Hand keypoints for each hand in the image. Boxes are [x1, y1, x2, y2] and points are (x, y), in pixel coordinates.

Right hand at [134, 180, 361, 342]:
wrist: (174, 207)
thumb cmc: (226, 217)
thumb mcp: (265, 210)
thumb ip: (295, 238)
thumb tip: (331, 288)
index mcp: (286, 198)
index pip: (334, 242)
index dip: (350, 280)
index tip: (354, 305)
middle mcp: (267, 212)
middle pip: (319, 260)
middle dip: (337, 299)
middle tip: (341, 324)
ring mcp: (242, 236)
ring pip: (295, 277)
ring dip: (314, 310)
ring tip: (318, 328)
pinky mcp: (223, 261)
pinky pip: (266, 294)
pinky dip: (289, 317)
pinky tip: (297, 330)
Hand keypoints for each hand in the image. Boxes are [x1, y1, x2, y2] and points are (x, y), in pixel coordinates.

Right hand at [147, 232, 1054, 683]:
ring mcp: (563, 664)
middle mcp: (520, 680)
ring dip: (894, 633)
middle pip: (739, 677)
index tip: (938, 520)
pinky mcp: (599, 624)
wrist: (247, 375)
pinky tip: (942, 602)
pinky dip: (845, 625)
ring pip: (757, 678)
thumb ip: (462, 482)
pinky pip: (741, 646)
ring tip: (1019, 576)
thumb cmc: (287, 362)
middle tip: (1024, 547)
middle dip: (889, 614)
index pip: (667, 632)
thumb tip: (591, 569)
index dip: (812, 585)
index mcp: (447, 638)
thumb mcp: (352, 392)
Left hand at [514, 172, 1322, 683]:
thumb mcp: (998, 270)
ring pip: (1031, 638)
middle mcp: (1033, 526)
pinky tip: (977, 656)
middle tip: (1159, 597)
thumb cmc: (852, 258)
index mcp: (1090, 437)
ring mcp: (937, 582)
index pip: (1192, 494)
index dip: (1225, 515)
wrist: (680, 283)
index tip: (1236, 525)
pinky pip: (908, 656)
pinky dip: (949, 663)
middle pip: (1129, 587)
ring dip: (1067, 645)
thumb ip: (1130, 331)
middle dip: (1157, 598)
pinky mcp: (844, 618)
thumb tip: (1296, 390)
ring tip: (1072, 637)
################
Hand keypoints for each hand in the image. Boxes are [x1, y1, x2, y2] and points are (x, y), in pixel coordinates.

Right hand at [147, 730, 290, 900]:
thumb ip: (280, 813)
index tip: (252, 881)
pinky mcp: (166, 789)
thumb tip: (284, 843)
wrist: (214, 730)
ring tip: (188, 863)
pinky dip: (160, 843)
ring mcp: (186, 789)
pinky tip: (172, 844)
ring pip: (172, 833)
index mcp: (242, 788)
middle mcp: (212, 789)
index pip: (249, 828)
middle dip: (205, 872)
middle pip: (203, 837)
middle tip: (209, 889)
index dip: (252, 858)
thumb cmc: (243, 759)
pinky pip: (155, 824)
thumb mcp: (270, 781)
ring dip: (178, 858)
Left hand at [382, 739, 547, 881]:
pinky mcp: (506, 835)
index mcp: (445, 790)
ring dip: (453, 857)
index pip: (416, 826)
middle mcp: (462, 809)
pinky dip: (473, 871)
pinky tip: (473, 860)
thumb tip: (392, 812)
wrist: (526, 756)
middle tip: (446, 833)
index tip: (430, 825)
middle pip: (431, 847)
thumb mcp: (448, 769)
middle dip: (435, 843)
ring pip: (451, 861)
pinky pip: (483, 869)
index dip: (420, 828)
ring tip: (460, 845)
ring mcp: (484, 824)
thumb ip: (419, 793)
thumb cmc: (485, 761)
################
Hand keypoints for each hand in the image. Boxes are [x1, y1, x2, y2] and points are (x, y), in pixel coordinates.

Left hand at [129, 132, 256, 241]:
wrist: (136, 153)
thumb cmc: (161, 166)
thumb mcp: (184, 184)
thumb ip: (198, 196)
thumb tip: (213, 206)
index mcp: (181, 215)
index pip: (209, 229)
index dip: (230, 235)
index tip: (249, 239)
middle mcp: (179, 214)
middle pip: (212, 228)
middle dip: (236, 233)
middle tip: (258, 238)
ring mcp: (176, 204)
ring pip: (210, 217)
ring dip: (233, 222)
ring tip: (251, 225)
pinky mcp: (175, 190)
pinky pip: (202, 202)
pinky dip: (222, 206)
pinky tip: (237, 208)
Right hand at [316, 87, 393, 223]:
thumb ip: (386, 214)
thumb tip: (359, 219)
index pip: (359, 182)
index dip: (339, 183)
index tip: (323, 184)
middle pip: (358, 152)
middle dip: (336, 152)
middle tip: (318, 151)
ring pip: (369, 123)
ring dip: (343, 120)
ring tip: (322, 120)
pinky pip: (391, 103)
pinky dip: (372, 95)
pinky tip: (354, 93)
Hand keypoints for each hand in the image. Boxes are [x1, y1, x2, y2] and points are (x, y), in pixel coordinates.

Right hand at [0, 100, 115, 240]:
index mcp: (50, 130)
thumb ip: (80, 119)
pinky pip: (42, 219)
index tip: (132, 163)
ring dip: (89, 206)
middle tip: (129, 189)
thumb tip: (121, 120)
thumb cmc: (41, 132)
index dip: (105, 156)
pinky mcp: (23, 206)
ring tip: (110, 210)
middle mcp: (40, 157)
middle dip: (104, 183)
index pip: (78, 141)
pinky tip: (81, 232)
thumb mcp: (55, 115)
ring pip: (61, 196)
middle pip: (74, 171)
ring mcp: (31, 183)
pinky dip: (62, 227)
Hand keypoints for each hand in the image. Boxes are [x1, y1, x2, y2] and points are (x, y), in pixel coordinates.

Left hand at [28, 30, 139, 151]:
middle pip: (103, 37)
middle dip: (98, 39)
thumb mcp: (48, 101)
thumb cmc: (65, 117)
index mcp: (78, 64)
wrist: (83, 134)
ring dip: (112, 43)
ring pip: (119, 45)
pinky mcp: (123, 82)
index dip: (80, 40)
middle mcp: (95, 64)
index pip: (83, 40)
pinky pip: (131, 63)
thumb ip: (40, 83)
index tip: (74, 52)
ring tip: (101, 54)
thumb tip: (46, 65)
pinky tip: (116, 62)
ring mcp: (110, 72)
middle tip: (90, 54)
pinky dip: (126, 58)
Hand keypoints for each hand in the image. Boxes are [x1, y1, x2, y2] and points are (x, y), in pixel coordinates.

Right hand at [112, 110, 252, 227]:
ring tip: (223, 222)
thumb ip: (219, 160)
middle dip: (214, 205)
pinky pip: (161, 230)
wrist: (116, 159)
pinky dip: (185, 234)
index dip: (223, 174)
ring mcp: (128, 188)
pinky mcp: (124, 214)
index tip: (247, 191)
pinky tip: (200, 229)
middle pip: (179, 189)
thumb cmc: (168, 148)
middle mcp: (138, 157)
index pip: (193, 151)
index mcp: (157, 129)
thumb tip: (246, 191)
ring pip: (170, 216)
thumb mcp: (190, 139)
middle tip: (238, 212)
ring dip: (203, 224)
################
== Aim of the task ==
Return exactly the lines above from the line that has "index mcp: (1090, 437)" through the line that has "ring tip: (1072, 637)", inclusive, and nothing else.

== Response to this exercise ==
index mcp: (1090, 437)
ring mcp: (937, 582)
index pip: (1192, 494)
index dip: (1225, 515)
wrist: (680, 283)
index tip: (1236, 525)
pinky pip: (908, 656)
pinky dip: (949, 663)
middle pip: (1129, 587)
ring dip: (1067, 645)
thumb ip: (1130, 331)
middle dip: (1157, 598)
pinky mcp: (844, 618)
thumb tip: (1296, 390)
ring tip: (1072, 637)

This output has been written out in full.